◆ Passage:
That wasn't easy, Bjerke said, especially over Christmas. For her, and others grieving the loss of loved ones to suicide, the holidays can be a difficult time of the year. The first one was especially painful. She and Craig used to visit his extended family in the Twin Cities.

"I just couldn't face it," she said.

Bjerke spent the last decade learning everything she could about suicide. Now she helps run a small support group for people in Beltrami County who have lost family members to suicide. They met in Bemidji earlier this week, to prepare for another holiday season without their loved ones.

County suicide prevention coordinator Stephanie Downey oversees the group. She said there's a misconception that suicide rates rise during the holidays. Dozens of newscasts over the 2009-10 holiday seasons made that claim, but the Centers for Disease Control say it's a myth.

Suicide rates are at their highest in the fall and spring, but Downey said the holidays are the hardest on those left behind.

"The holidays are a time when people gather together with family," Downey said, "If you're missing a loved one, that's going to be a difficult time."

On her first Christmas without Craig, Bjerke didn't travel to visit her in-laws. She stayed home. She saw a few close friends, and she looked for ways to rebuild her happiness.

At the time, Barb worked as a labor and delivery nurse at the local hospital. She was a certified bereavement counselor for parents who lose a child, and she tried to follow the advice she'd given those people.

◆ Dataset entries:
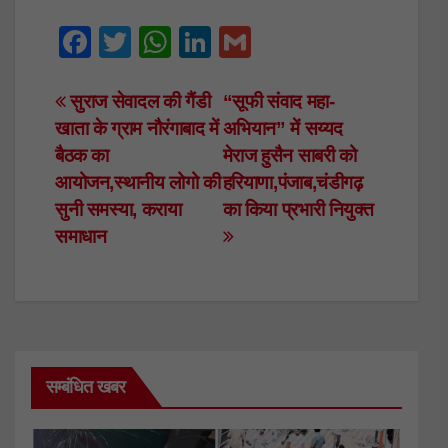
F
T
W
Li
G
a
wi
h
n
m
c
tt
at
k
ail
Post
सुराज सेवादल की गैंडी
“सूफी संवाद महा-
खाता के ग्राम नौरंगाबाद में
अभियान” में सय्यद
e
er
s
e
navigation
बैठक का
मेराज हुसैन साबरी को
b
A
dI
आयोजन,स्थानीय लोगो की
हरियाणा,पंजाब,चंडीगढ़
o
p
n
सुनी समस्या, कराया
का किया प्रभारी नियुक्त
o
p
समाधान
k
सम्बंधित खबर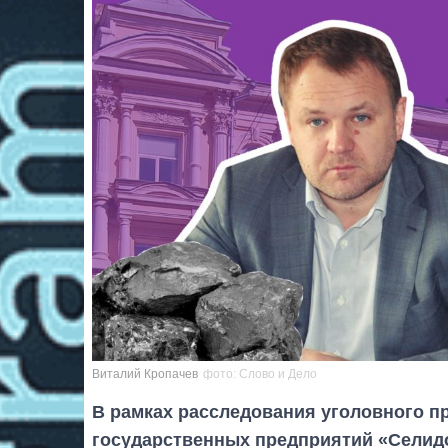
Виталий Кропачев
фото: Слово и Дело
В рамках расследования уголовного п
государственных предприятий «Селидо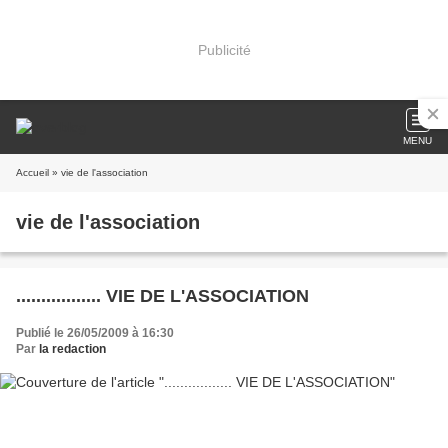
Publicité
MENU
Accueil
» vie de l'association
vie de l'association
................. VIE DE L'ASSOCIATION
Publié le 26/05/2009 à 16:30
Par
la redaction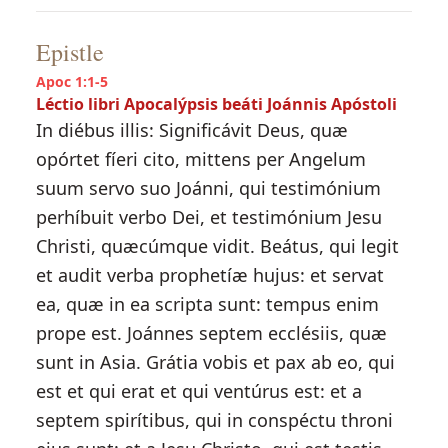
Epistle
Apoc 1:1-5
Léctio libri Apocalýpsis beáti Joánnis Apóstoli
In diébus illis: Significávit Deus, quæ
opórtet fíeri cito, mittens per Angelum
suum servo suo Joánni, qui testimónium
perhíbuit verbo Dei, et testimónium Jesu
Christi, quæcúmque vidit. Beátus, qui legit
et audit verba prophetíæ hujus: et servat
ea, quæ in ea scripta sunt: tempus enim
prope est. Joánnes septem ecclésiis, quæ
sunt in Asia. Grátia vobis et pax ab eo, qui
est et qui erat et qui ventúrus est: et a
septem spirítibus, qui in conspéctu throni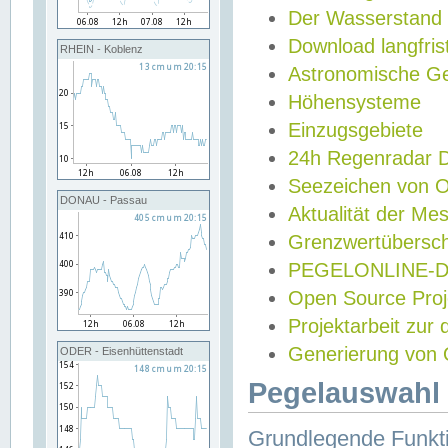
Der Wasserstand
Download langfris
RHEIN - Koblenz
Astronomische Gez
Höhensysteme
Einzugsgebiete
24h Regenradar
Seezeichen von 
DONAU - Passau
Aktualität der Me
Grenzwertübersch
PEGELONLINE-Di
Open Source Projek
Projektarbeit zur
Generierung von 
ODER - Eisenhüttenstadt
Pegelauswahl 
Grundlegende Funkti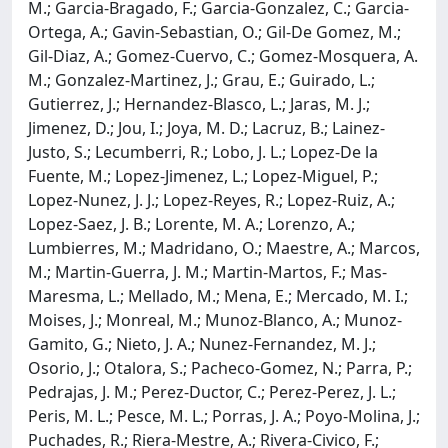
M.; Garcia-Bragado, F.; Garcia-Gonzalez, C.; Garcia-
Ortega, A.; Gavin-Sebastian, O.; Gil-De Gomez, M.;
Gil-Diaz, A.; Gomez-Cuervo, C.; Gomez-Mosquera, A.
M.; Gonzalez-Martinez, J.; Grau, E.; Guirado, L.;
Gutierrez, J.; Hernandez-Blasco, L.; Jaras, M. J.;
Jimenez, D.; Jou, I.; Joya, M. D.; Lacruz, B.; Lainez-
Justo, S.; Lecumberri, R.; Lobo, J. L.; Lopez-De la
Fuente, M.; Lopez-Jimenez, L.; Lopez-Miguel, P.;
Lopez-Nunez, J. J.; Lopez-Reyes, R.; Lopez-Ruiz, A.;
Lopez-Saez, J. B.; Lorente, M. A.; Lorenzo, A.;
Lumbierres, M.; Madridano, O.; Maestre, A.; Marcos,
M.; Martin-Guerra, J. M.; Martin-Martos, F.; Mas-
Maresma, L.; Mellado, M.; Mena, E.; Mercado, M. I.;
Moises, J.; Monreal, M.; Munoz-Blanco, A.; Munoz-
Gamito, G.; Nieto, J. A.; Nunez-Fernandez, M. J.;
Osorio, J.; Otalora, S.; Pacheco-Gomez, N.; Parra, P.;
Pedrajas, J. M.; Perez-Ductor, C.; Perez-Perez, J. L.;
Peris, M. L.; Pesce, M. L.; Porras, J. A.; Poyo-Molina, J.;
Puchades, R.; Riera-Mestre, A.; Rivera-Civico, F.;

◆ Directions:
• a. Extract the text about grieving a suicide loss over the holidays, from "On her first" to "rebuild her happiness.".
• b. Continue the text about grieving a suicide loss over the holidays from the point where it stops.

◆ Solved tasks:
• a.
On her first Christmas without Craig, Bjerke didn't travel to visit her in-laws. She stayed home. She saw a few close friends, and she looked for ways to rebuild her happiness.

• b.
She put on emotional music and cried. She journaled and resisted the urge to isolate. She got outside more and exercised.

And this time of year, she said, it helps to remember the best parts of a loved one's life. That's what she asked her support group to do at their last meeting. She was with Craig for 34 years, and said she has plenty of good memories to choose from.

"I remember a lot of laughter," she said. "If ever we had an argument, I could never win, because he would get me laughing. I'd lose my point because I'd be laughing so hard."

Thirteen years ago, Bjerke said she'd find a way to have joy again and she said she has. This year, when the days grew short and cold, she waded through a layer of new snow and cut a Christmas tree.

"It was the first time in my life," she said. "A friend got a permit, and I went out in the woods. And it's decorated and lit up as we speak."